Untuk Kajevrian, Ini Adalah Penyembuh

1K 134 69
                                    

Tergesa, nafas keduanya masih sangat berantakan. Berdiri didepan pintu kostan Kajevrian dengan nafas yang memburu setelah berlari meninggalkan sekolah. Mengabaikan tas juga kendaraan yang masih terparkir diarea sekolah. Gavi tertawa pun dengan Kajevrian, merasa konyol atas apa yang telah keduanya lakukan.
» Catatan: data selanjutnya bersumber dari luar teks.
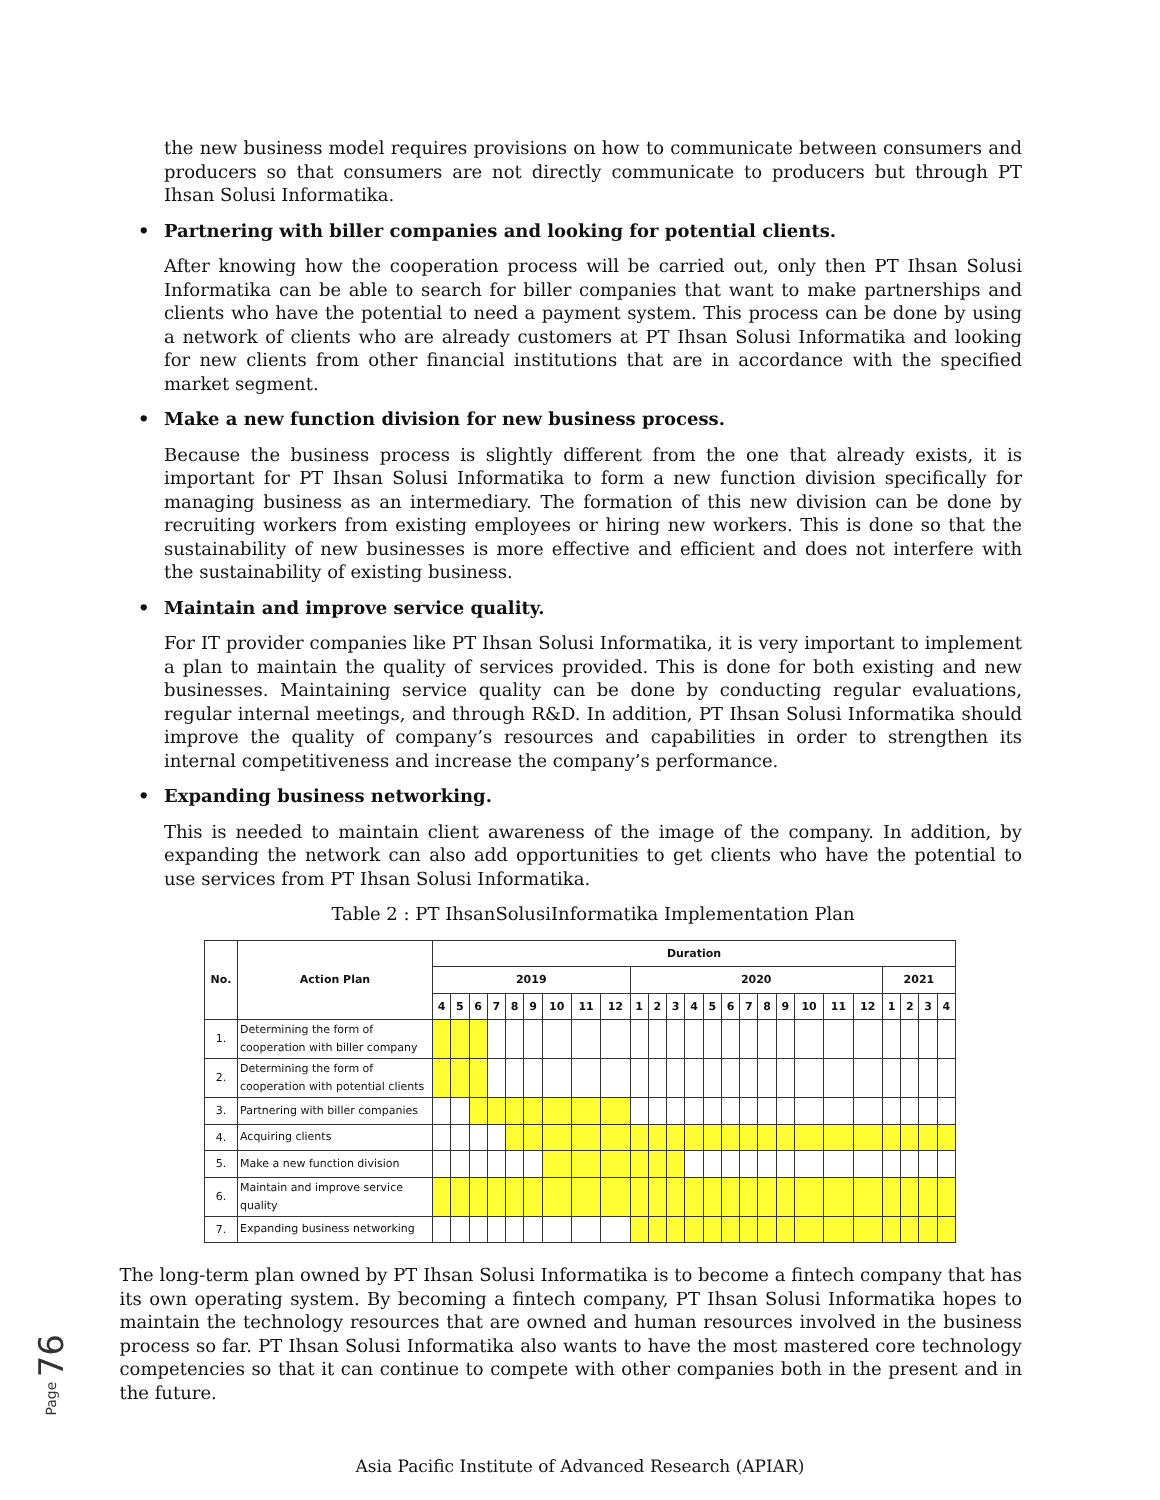the new business model requires provisions on how to communicate between consumers and producers so that consumers are not directly communicate to producers but through PT Ihsan Solusi Informatika.
• Partnering with biller companies and looking for potential clients.
After knowing how the cooperation process will be carried out, only then PT Ihsan Solusi Informatika can be able to search for biller companies that want to make partnerships and clients who have the potential to need a payment system. This process can be done by using a network of clients who are already customers at PT Ihsan Solusi Informatika and looking for new clients from other financial institutions that are in accordance with the specified market segment.
• Make a new function division for new business process.
Because the business process is slightly different from the one that already exists, it is important for PT Ihsan Solusi Informatika to form a new function division specifically for managing business as an intermediary. The formation of this new division can be done by recruiting workers from existing employees or hiring new workers. This is done so that the sustainability of new businesses is more effective and efficient and does not interfere with the sustainability of existing business.
• Maintain and improve service quality.
For IT provider companies like PT Ihsan Solusi Informatika, it is very important to implement a plan to maintain the quality of services provided. This is done for both existing and new businesses. Maintaining service quality can be done by conducting regular evaluations, regular internal meetings, and through R&D. In addition, PT Ihsan Solusi Informatika should improve the quality of company’s resources and capabilities in order to strengthen its internal competitiveness and increase the company’s performance.
• Expanding business networking.
This is needed to maintain client awareness of the image of the company. In addition, by expanding the network can also add opportunities to get clients who have the potential to use services from PT Ihsan Solusi Informatika.
Table 2 : PT IhsanSolusiInformatika Implementation Plan
| No. | Action Plan | Duration | | | | | | | | | | | | | | | | | | | | | | | | |
| --- | --- | --- | --- | --- | --- | --- | --- | --- | --- | --- | --- | --- | --- | --- | --- | --- | --- | --- | --- | --- | --- | --- | --- | --- | --- | --- |
| | | 2019 | | | | | | | | | 2020 | | | | | | | | | | | | 2021 | | | |
| | | 4 | 5 | 6 | 7 | 8 | 9 | 10 | 11 | 12 | 1 | 2 | 3 | 4 | 5 | 6 | 7 | 8 | 9 | 10 | 11 | 12 | 1 | 2 | 3 | 4 |
| 1. | Determining the form of cooperation with biller company | | | | | | | | | | | | | | | | | | | | | | | | | |
| 2. | Determining the form of cooperation with potential clients | | | | | | | | | | | | | | | | | | | | | | | | | |
| 3. | Partnering with biller companies | | | | | | | | | | | | | | | | | | | | | | | | | |
| 4. | Acquiring clients | | | | | | | | | | | | | | | | | | | | | | | | | |
| 5. | Make a new function division | | | | | | | | | | | | | | | | | | | | | | | | | |
| 6. | Maintain and improve service quality | | | | | | | | | | | | | | | | | | | | | | | | | |
| 7. | Expanding business networking | | | | | | | | | | | | | | | | | | | | | | | | | |
Page 76
The long-term plan owned by PT Ihsan Solusi Informatika is to become a fintech company that has its own operating system. By becoming a fintech company, PT Ihsan Solusi Informatika hopes to maintain the technology resources that are owned and human resources involved in the business process so far. PT Ihsan Solusi Informatika also wants to have the most mastered core technology competencies so that it can continue to compete with other companies both in the present and in the future.
Asia Pacific Institute of Advanced Research (APIAR)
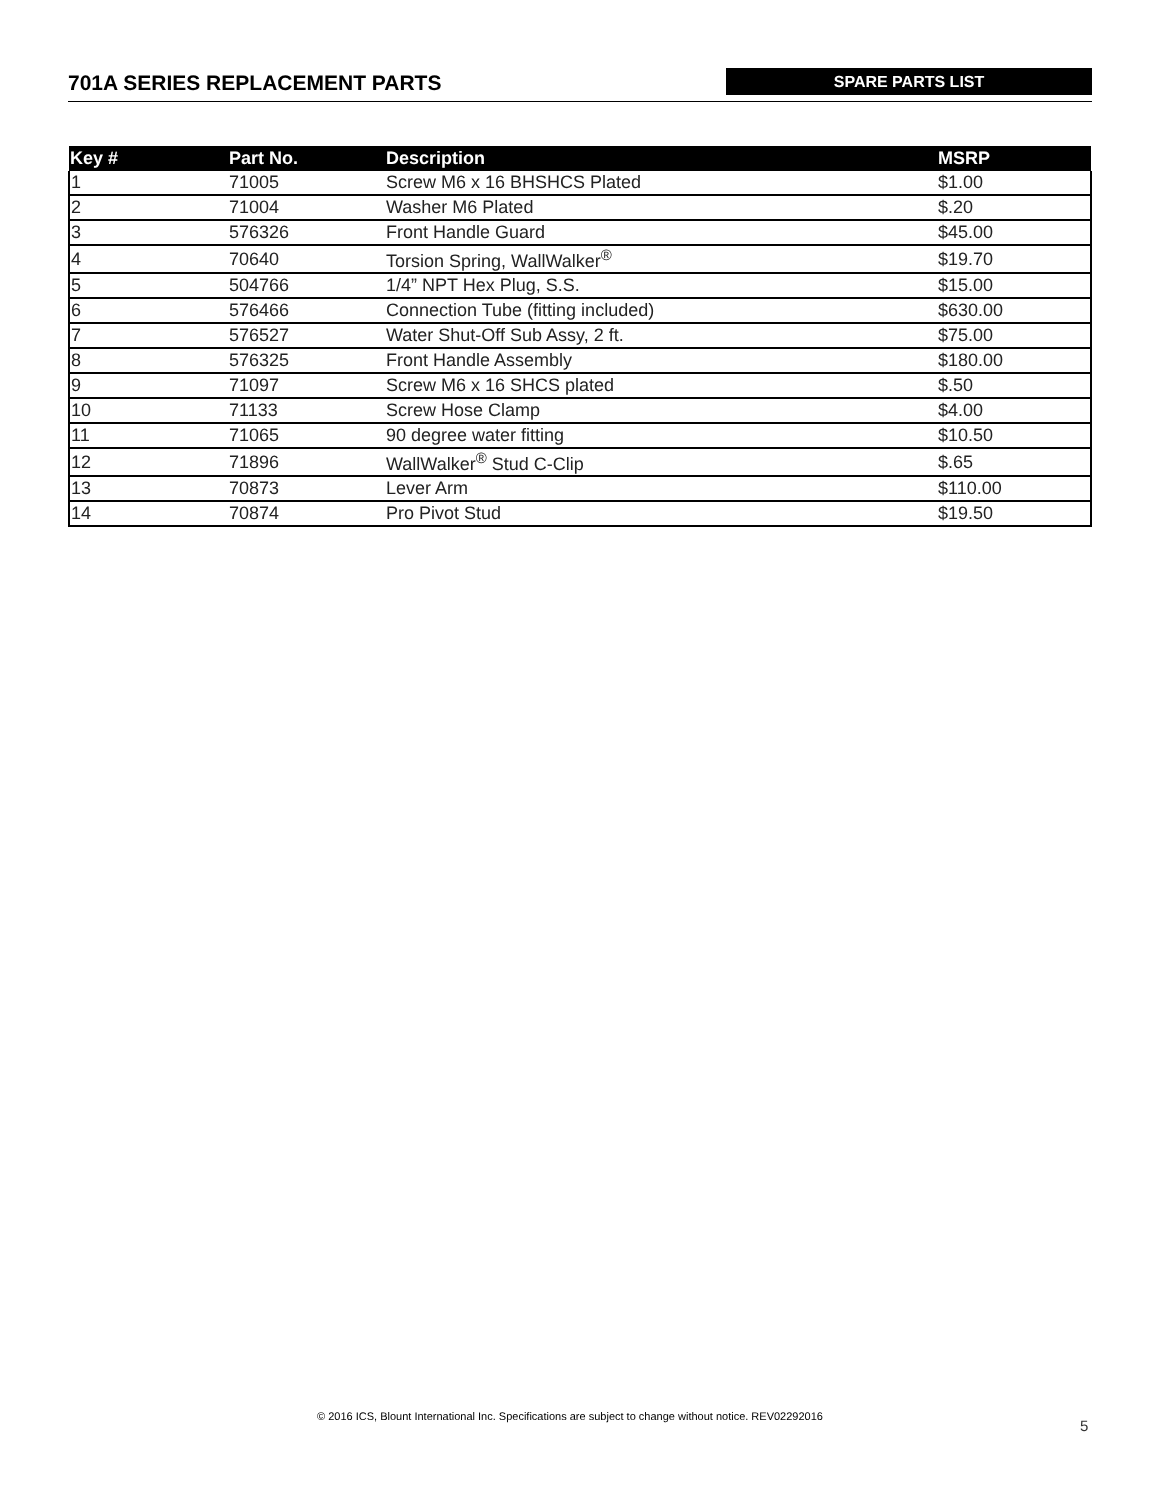701A SERIES REPLACEMENT PARTS
SPARE PARTS LIST
| Key # | Part No. | Description | MSRP |
| --- | --- | --- | --- |
| 1 | 71005 | Screw M6 x 16 BHSHCS Plated | $1.00 |
| 2 | 71004 | Washer M6 Plated | $.20 |
| 3 | 576326 | Front Handle Guard | $45.00 |
| 4 | 70640 | Torsion Spring, WallWalker<sup>®</sup> | $19.70 |
| 5 | 504766 | 1/4” NPT Hex Plug, S.S. | $15.00 |
| 6 | 576466 | Connection Tube (fitting included) | $630.00 |
| 7 | 576527 | Water Shut-Off Sub Assy, 2 ft. | $75.00 |
| 8 | 576325 | Front Handle Assembly | $180.00 |
| 9 | 71097 | Screw M6 x 16 SHCS plated | $.50 |
| 10 | 71133 | Screw Hose Clamp | $4.00 |
| 11 | 71065 | 90 degree water fitting | $10.50 |
| 12 | 71896 | WallWalker<sup>®</sup> Stud C-Clip | $.65 |
| 13 | 70873 | Lever Arm | $110.00 |
| 14 | 70874 | Pro Pivot Stud | $19.50 |
© 2016 ICS, Blount International Inc. Specifications are subject to change without notice. REV02292016
5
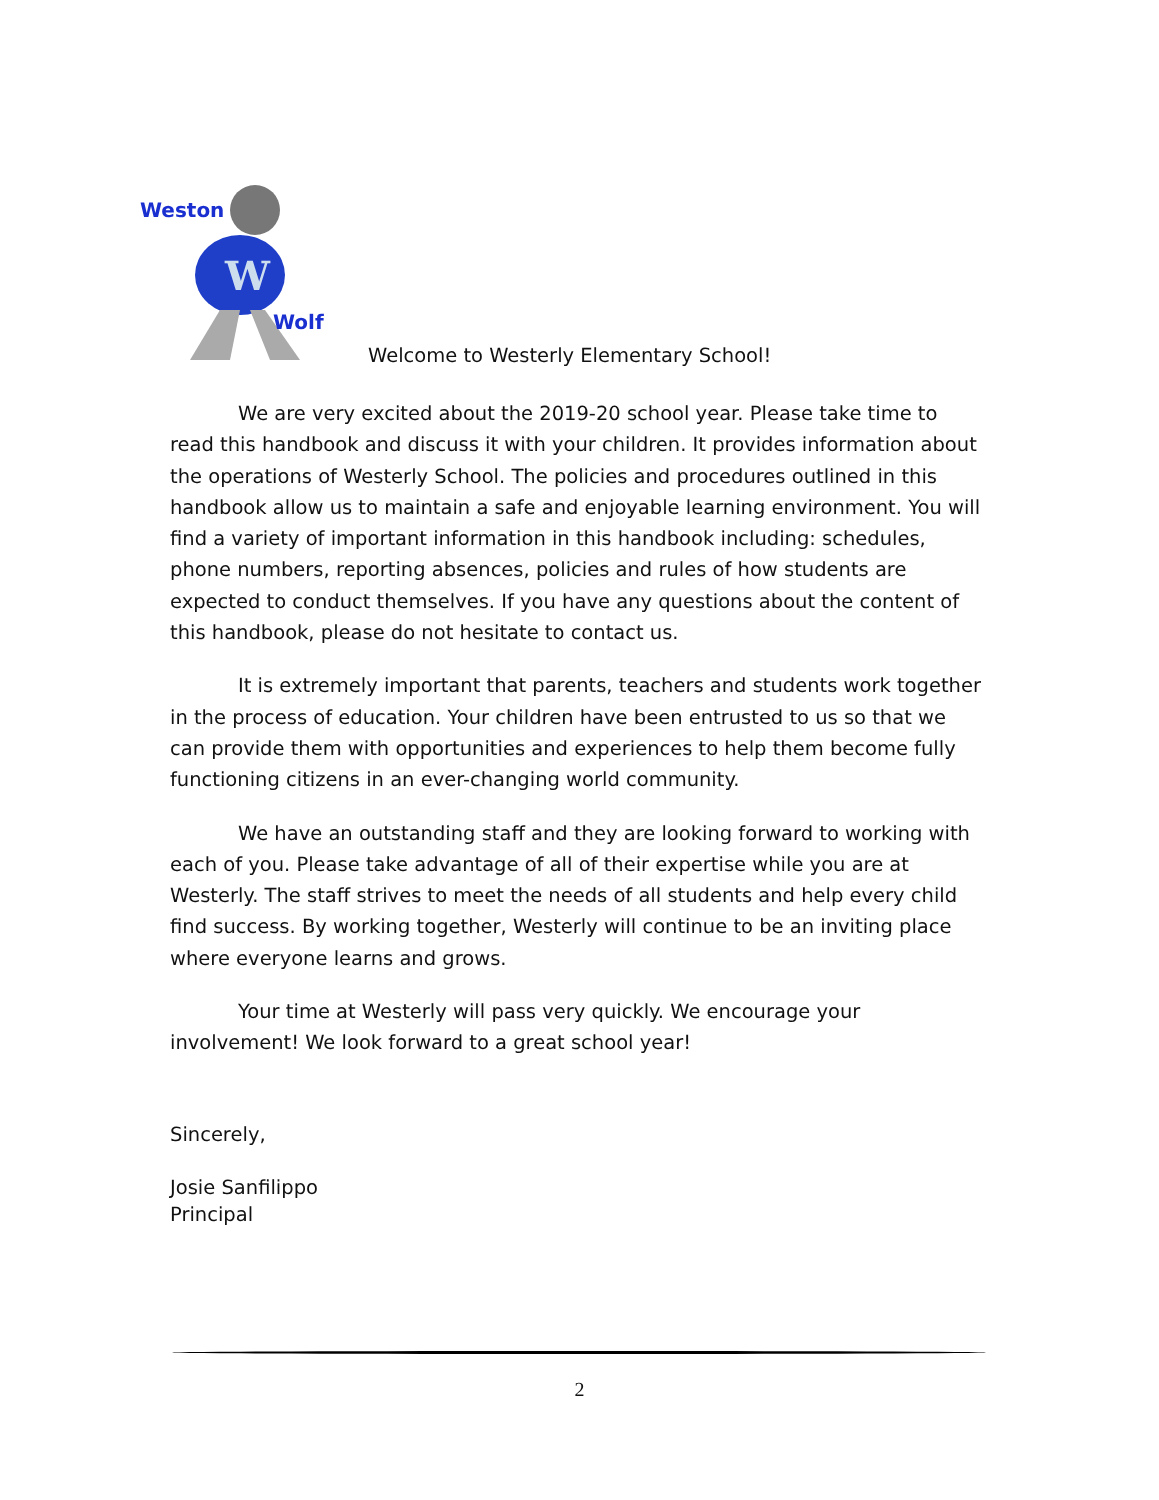Weston
W
Wolf
Welcome to Westerly Elementary School!
We are very excited about the 2019-20 school year. Please take time to read this handbook and discuss it with your children. It provides information about the operations of Westerly School. The policies and procedures outlined in this handbook allow us to maintain a safe and enjoyable learning environment. You will find a variety of important information in this handbook including: schedules, phone numbers, reporting absences, policies and rules of how students are expected to conduct themselves. If you have any questions about the content of this handbook, please do not hesitate to contact us.
It is extremely important that parents, teachers and students work together in the process of education. Your children have been entrusted to us so that we can provide them with opportunities and experiences to help them become fully functioning citizens in an ever-changing world community.
We have an outstanding staff and they are looking forward to working with each of you. Please take advantage of all of their expertise while you are at Westerly. The staff strives to meet the needs of all students and help every child find success. By working together, Westerly will continue to be an inviting place where everyone learns and grows.
Your time at Westerly will pass very quickly. We encourage your involvement! We look forward to a great school year!
Sincerely,
Josie Sanfilippo
Principal
2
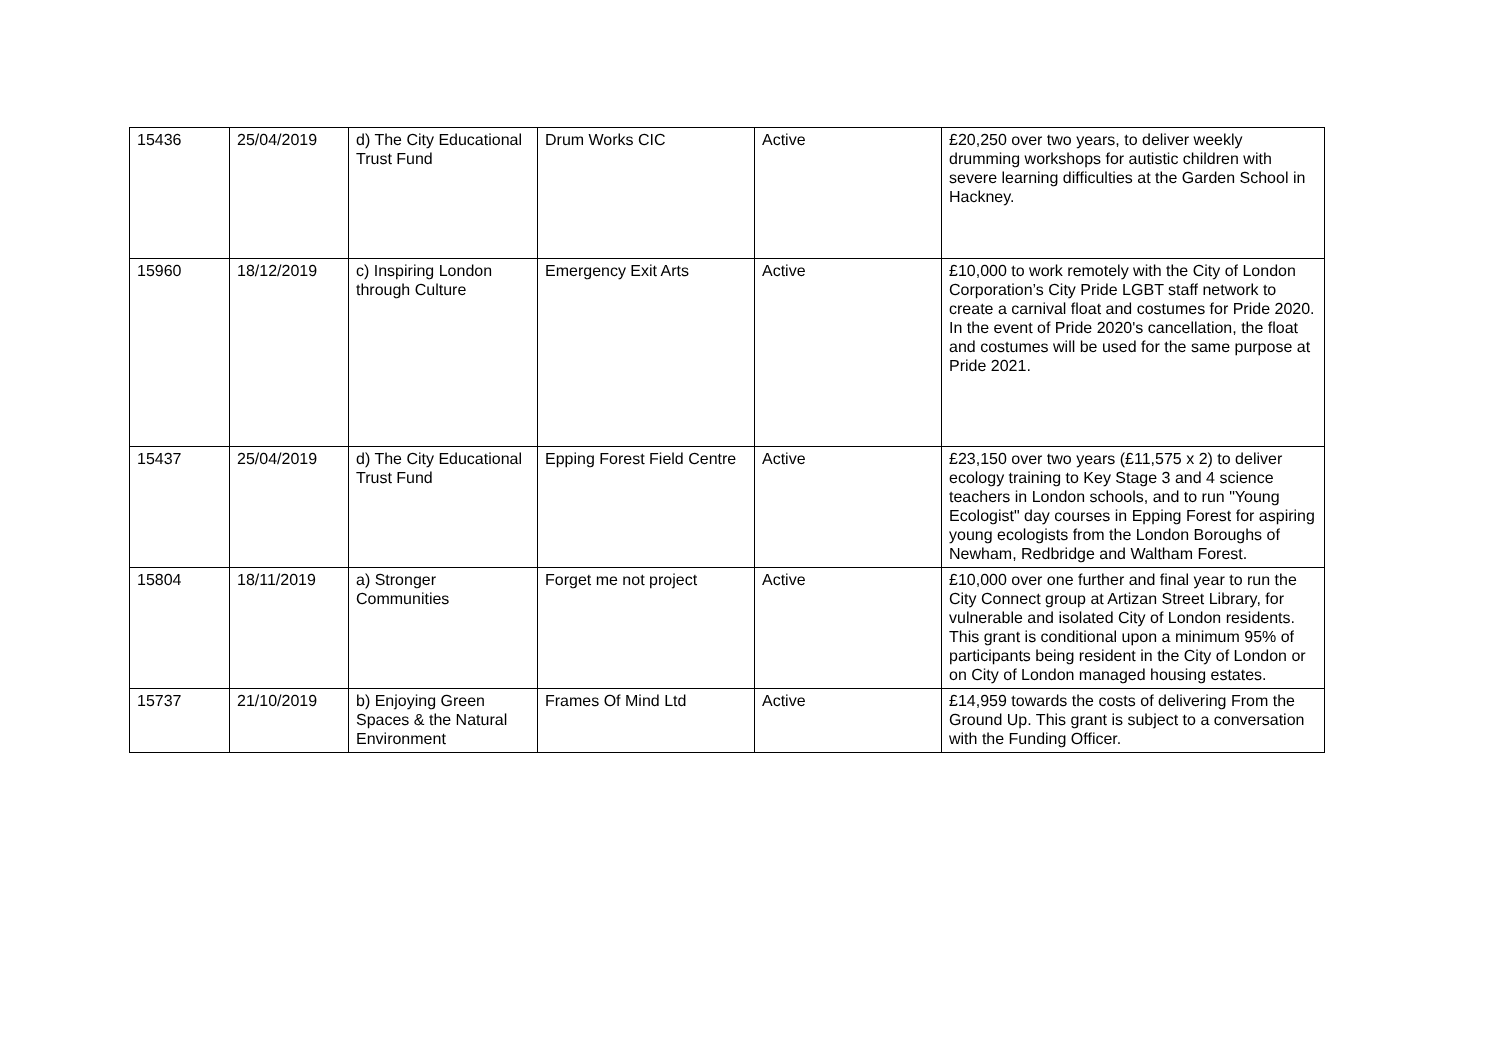| 15436 | 25/04/2019 | d) The City Educational Trust Fund | Drum Works CIC | Active | £20,250 over two years, to deliver weekly drumming workshops for autistic children with severe learning difficulties at the Garden School in Hackney. |
| 15960 | 18/12/2019 | c) Inspiring London through Culture | Emergency Exit Arts | Active | £10,000 to work remotely with the City of London Corporation’s City Pride LGBT staff network to create a carnival float and costumes for Pride 2020. In the event of Pride 2020's cancellation, the float and costumes will be used for the same purpose at Pride 2021. |
| 15437 | 25/04/2019 | d) The City Educational Trust Fund | Epping Forest Field Centre | Active | £23,150 over two years (£11,575 x 2) to deliver ecology training to Key Stage 3 and 4 science teachers in London schools, and to run "Young Ecologist" day courses in Epping Forest for aspiring young ecologists from the London Boroughs of Newham, Redbridge and Waltham Forest. |
| 15804 | 18/11/2019 | a) Stronger Communities | Forget me not project | Active | £10,000 over one further and final year to run the City Connect group at Artizan Street Library, for vulnerable and isolated City of London residents. This grant is conditional upon a minimum 95% of participants being resident in the City of London or on City of London managed housing estates. |
| 15737 | 21/10/2019 | b) Enjoying Green Spaces & the Natural Environment | Frames Of Mind Ltd | Active | £14,959 towards the costs of delivering From the Ground Up. This grant is subject to a conversation with the Funding Officer. |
Pintunya dibuka, Kajevrian biarkan Gavi masuk lebih dulu. Dua pasang sepatu tergeletak asal didepan pintu. Kajevrian tatap Gavi kembali, memastikan jika lelaki itu yakin masih ingin melakukan hal yang mungkin tidak disukainya lagi, takut jika esok dia akan kembali di jauhi.

"Lo betulan gak akan jauhin gue lagi kan, Gavi?"

"Dari pada mempertanyakan itu, lebih baik lo cium gue sekarang, Ian."

Masa bodoh dengan pertanyaannya yang tidak dijawab. Jika Gavi meminta, maka akan ia beri meski esok hari akan menderita. Tanpa banyak sua, Kajevrian tarik pinggang Gavi untuk mendekat, wajahnya merunduk tatap sekilas bibir Gavi yang mengkilap basah.

"Sialan, lo bakal tau resikonya kalo setelah ini lo jauhin gue lagi." masih dengan nafas yang memburu, Kajevrian lingkarkan lengannya pada pinggang Gavi. Merunduk untuk temukan bilah bibir merona yang selalu di dambanya. Tangannya terangkat, menangkup pipi Gavi untuk menyatukan bibir mereka.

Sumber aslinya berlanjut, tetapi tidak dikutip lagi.